In a recent article discussing the Islamic State’s latest target, the Yazidis, George Packer of the New Yorker noted, “there’s barely any public awareness of the unfolding disaster in northwestern Iraq… the front-page news continues to be the war in Gaza, a particular Western obsession whether one’s views are pro-Israel, pro-Palestinian, pro-peace, or pro-plague-on-both-houses. Nothing that either side has done in that terrible conflict comes close to the routine brutality of ISIS.”

I find it unlikely that the specific group of millennials I’ve discussed have any idea what IS is, let alone the type of violence they are going to inflict on Iraqis – Christian, Yazidi, Sunni, human beings – in the months to come. I doubt those making statuses about Israeli genocide know about the systematic war crimes in Syria under Bashar al-Assad. And I doubt those saying all Arabs are terrorists know about the violence innocent Libyans have faced during and after the reign of Muammar Gaddafi.

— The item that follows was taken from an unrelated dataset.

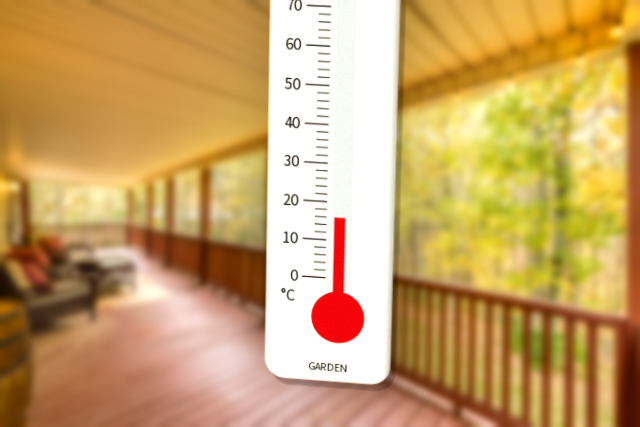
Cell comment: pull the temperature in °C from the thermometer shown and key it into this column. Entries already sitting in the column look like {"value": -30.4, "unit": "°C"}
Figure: {"value": 16, "unit": "°C"}
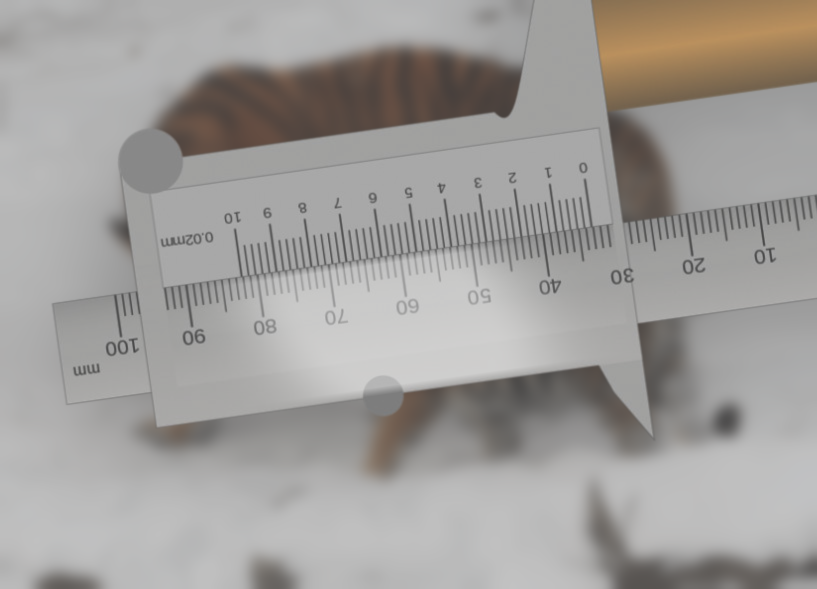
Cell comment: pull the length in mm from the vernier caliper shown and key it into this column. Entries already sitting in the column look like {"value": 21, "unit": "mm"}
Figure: {"value": 33.2, "unit": "mm"}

As a parallel to the situation in Gaza, what has been bred between the media and millennials is mutual futility. Selective exposure has to do with individuals choosing to absorb information aligned with preexisting biases; the media’s fixation on Gaza likely encourages millennials to search for information, from a credible source or not, that supports their “fact-based opinions.”

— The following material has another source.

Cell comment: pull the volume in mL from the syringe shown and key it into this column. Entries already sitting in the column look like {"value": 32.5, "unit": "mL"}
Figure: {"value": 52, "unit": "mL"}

I hope for a change in my facebook newsfeed. It concerns me when an opportunity for open discussion morphs into an opportunity for spewing racism. Knowledge is both an asset and a weakness – it is how it is absorbed and distributed that makes the difference.

I also hope for change in the media. Instead of focusing solely on Gaza, pay more attention to the insurmountable brutality in countries all over the world. Perhaps if coverage was spread more proportionality – a word frequently used in discussion of Gaza – millennials would have more than one conflict to discuss, and discuss it properly.